Required action —
Give the records again word for word. Leave every picture out.

Dataset —
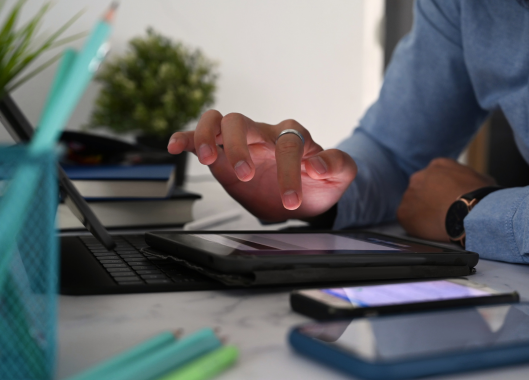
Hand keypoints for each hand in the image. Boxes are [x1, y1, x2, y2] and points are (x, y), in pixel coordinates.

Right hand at [167, 110, 356, 221]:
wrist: (305, 195)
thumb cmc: (320, 183)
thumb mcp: (340, 176)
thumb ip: (337, 165)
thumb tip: (317, 163)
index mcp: (294, 136)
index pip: (287, 144)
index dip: (289, 172)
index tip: (292, 201)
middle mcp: (265, 134)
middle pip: (244, 122)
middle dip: (240, 148)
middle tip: (246, 176)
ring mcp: (243, 142)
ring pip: (221, 121)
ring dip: (209, 137)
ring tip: (208, 159)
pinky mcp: (224, 154)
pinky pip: (201, 136)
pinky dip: (186, 138)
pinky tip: (175, 146)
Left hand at [396, 158, 495, 241]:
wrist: (470, 213)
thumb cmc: (480, 198)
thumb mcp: (480, 179)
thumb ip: (468, 178)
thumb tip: (473, 185)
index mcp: (438, 165)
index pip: (434, 176)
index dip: (440, 190)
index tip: (446, 199)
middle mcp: (420, 176)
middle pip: (420, 188)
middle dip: (428, 199)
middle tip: (440, 212)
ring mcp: (410, 194)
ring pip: (412, 204)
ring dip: (421, 212)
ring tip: (437, 223)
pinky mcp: (403, 212)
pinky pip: (407, 219)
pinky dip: (415, 226)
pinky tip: (429, 229)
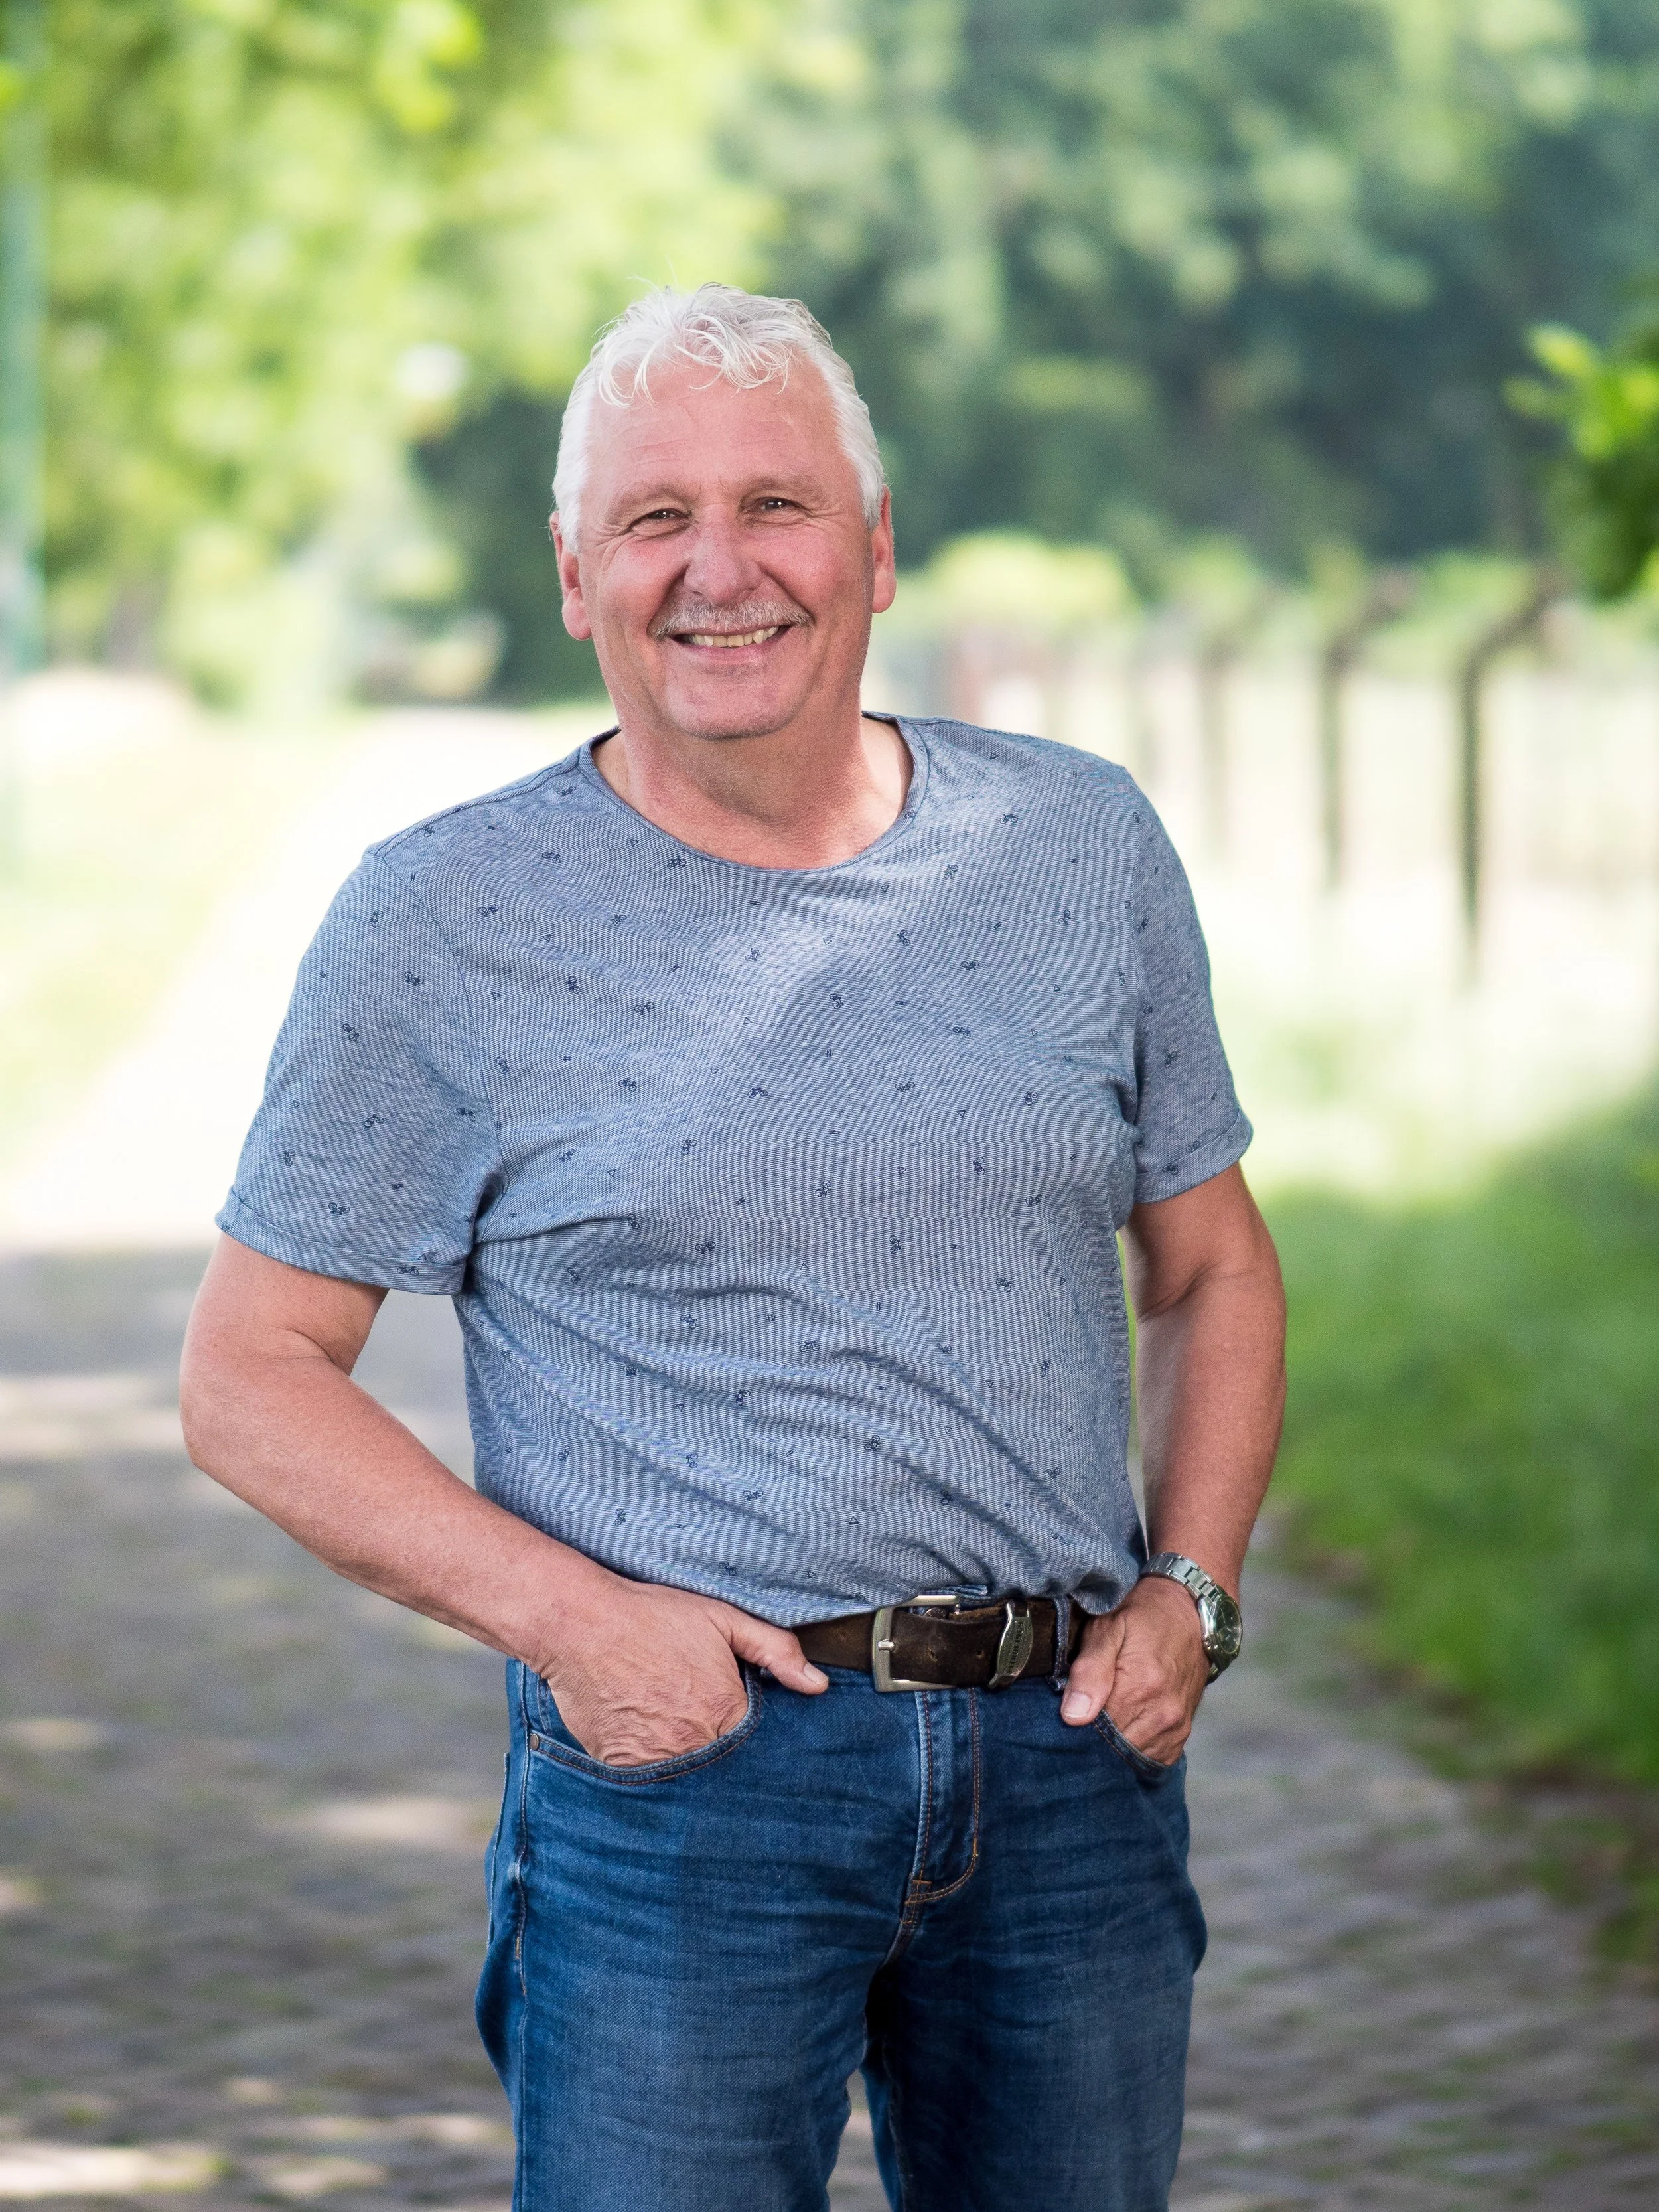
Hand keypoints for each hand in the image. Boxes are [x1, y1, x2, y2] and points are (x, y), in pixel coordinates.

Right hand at [535, 1573, 827, 1767]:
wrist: (580, 1625)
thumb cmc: (652, 1617)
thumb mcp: (722, 1619)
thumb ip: (775, 1650)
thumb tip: (818, 1685)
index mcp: (725, 1713)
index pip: (756, 1744)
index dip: (752, 1734)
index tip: (742, 1722)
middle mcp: (693, 1746)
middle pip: (722, 1765)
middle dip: (721, 1751)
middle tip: (701, 1721)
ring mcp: (654, 1762)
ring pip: (686, 1776)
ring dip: (688, 1760)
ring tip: (673, 1726)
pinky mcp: (620, 1769)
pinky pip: (647, 1780)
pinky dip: (653, 1764)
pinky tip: (646, 1734)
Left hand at [1058, 1576, 1210, 1763]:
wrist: (1189, 1610)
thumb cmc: (1142, 1614)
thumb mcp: (1108, 1627)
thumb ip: (1090, 1670)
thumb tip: (1074, 1717)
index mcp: (1141, 1687)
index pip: (1096, 1732)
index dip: (1076, 1726)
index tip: (1066, 1712)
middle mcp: (1163, 1713)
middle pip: (1114, 1748)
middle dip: (1094, 1737)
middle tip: (1082, 1711)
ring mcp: (1176, 1725)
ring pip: (1132, 1755)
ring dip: (1115, 1743)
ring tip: (1104, 1714)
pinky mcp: (1182, 1731)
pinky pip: (1153, 1755)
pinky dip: (1135, 1746)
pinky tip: (1125, 1725)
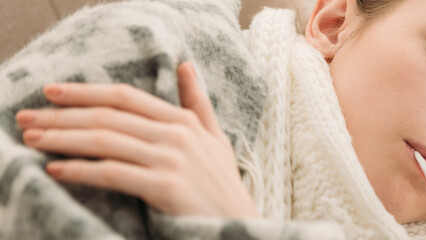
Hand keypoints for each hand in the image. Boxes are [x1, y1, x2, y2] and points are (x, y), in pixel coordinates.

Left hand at [15, 62, 258, 217]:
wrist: (238, 226)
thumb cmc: (222, 186)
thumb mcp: (215, 138)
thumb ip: (197, 103)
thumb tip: (185, 66)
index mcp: (184, 120)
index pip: (126, 97)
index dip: (86, 92)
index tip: (52, 92)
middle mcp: (177, 134)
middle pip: (109, 116)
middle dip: (63, 115)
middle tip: (27, 117)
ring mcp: (172, 160)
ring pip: (105, 141)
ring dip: (63, 139)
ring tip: (33, 140)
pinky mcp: (165, 187)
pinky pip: (112, 172)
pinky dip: (80, 169)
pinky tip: (56, 169)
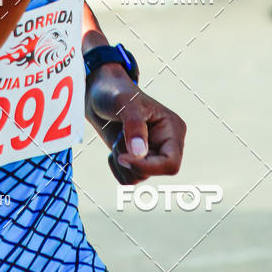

Answer to this problem —
Hand keypoints for each hand in the image. Boxes are [x1, y1, x2, y2] and points are (x, y), in pixel coordinates.

Right hand at [167, 110, 356, 221]:
wrist: (305, 195)
thumb cmc: (320, 183)
thumb mcp: (340, 176)
thumb ip: (337, 165)
thumb tip: (317, 163)
index mcp: (294, 136)
index pip: (287, 144)
index dip: (289, 172)
index tip: (292, 201)
middle mcp: (265, 134)
middle pip: (244, 122)
middle dip: (240, 148)
middle tip: (246, 176)
ring mcp: (243, 142)
ring pip: (221, 121)
ring dip: (209, 137)
ring tip: (208, 159)
pinky mcp: (224, 154)
pinky pip: (201, 136)
pinky dip: (186, 138)
pinky tip: (175, 146)
Left hand at [396, 158, 495, 241]:
wrist: (470, 213)
thumb cmc: (480, 198)
thumb mcp: (480, 179)
thumb ip: (468, 178)
thumb tip: (473, 185)
index mcp: (438, 165)
index pip: (434, 176)
index dip: (440, 190)
index tip: (446, 199)
middle mcp: (420, 176)
middle pip: (420, 188)
middle dip: (428, 199)
middle tip: (440, 212)
ring mcp: (410, 194)
ring pip: (412, 204)
ring dip: (421, 212)
ring tip: (437, 223)
pinky mcp: (403, 212)
pinky pip: (407, 219)
pinky dip: (415, 226)
pinky tip: (429, 229)
Hand keypoints for each hand in the image. Boxes are [x1, y1, x2, y2] and points are (x, y), in pixel coordinates.

Right hand at [535, 1573, 827, 1767]:
wrist: (580, 1625)
thumb cmc: (652, 1617)
thumb mcp: (722, 1619)
thumb ip: (775, 1650)
thumb tip: (818, 1685)
index mcp: (725, 1713)
index pip: (756, 1744)
index dip: (752, 1734)
index tip: (742, 1722)
middle mcp: (693, 1746)
middle pip: (722, 1765)
middle dip: (721, 1751)
middle tip: (701, 1721)
ring mcp: (654, 1762)
ring pip: (686, 1776)
ring dip: (688, 1760)
ring tip: (673, 1726)
pinky mcp: (620, 1769)
pinky pip: (647, 1780)
pinky dip: (653, 1764)
pinky tip: (646, 1734)
Left hand at [1058, 1576, 1210, 1763]:
wrist: (1189, 1610)
thumb cmc: (1142, 1614)
thumb mcp: (1108, 1627)
thumb ip: (1090, 1670)
thumb tip: (1074, 1717)
index mcp: (1141, 1687)
index pip: (1096, 1732)
index dip: (1076, 1726)
index tip: (1066, 1712)
middle mcp: (1163, 1713)
middle pip: (1114, 1748)
middle dip: (1094, 1737)
middle tip: (1082, 1711)
ring mcp: (1176, 1725)
ring pip: (1132, 1755)
ring dip: (1115, 1743)
ring tip: (1104, 1714)
pinky mcp: (1182, 1731)
pinky pip: (1153, 1755)
pinky dip: (1135, 1746)
pinky tip: (1125, 1725)
Hand keypoints for each hand in the image. Boxes are [x1, y1, x2, y2] and points are (x, y), in pixel coordinates.

Left hand at [15, 62, 258, 217]:
wrist: (238, 226)
thumb cmc: (222, 186)
thumb mcp: (215, 138)
thumb ip: (197, 103)
thumb tip: (185, 66)
index mcp: (184, 120)
index pip: (126, 97)
index dip: (86, 92)
index tip: (52, 92)
middle mcp: (177, 134)
middle pip: (109, 116)
middle dip: (63, 115)
middle tip: (27, 117)
ring mcp: (172, 160)
ring pip: (105, 141)
ring dip: (63, 139)
ring tip: (33, 140)
pinky mcp: (165, 187)
pinky pip: (112, 172)
pinky dip: (80, 169)
pinky tip: (56, 169)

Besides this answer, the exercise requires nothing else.